▶ **Brief**
Edit the listing below by replacing "centimetres" with "cm" wherever it occurs, and change nothing else. Leave the pictures out of your answer.

▶ **Information provided**
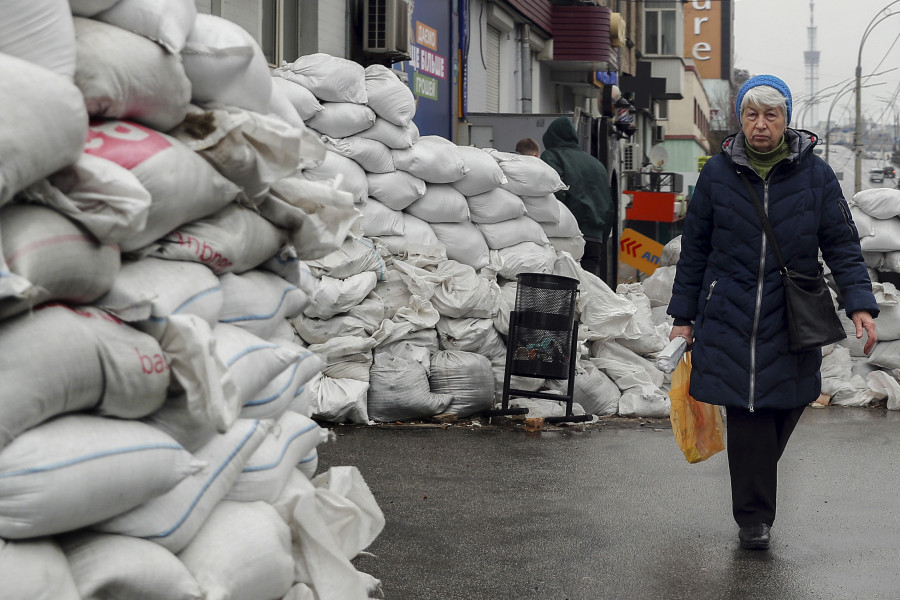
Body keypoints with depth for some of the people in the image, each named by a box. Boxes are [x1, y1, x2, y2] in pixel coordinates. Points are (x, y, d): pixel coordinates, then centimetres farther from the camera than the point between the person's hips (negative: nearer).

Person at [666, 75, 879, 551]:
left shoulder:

▶ **Result**
Body keypoints with depth for some of the people in the image, each named by a box. Boxes are [x1, y1, x2, y2] in pixel coordinates. Points are (x, y, d): pixel coordinates, then cm farther from the camera than the point between the person's hips (negative: nearer).

Person at [666, 75, 879, 551]:
left shoulder:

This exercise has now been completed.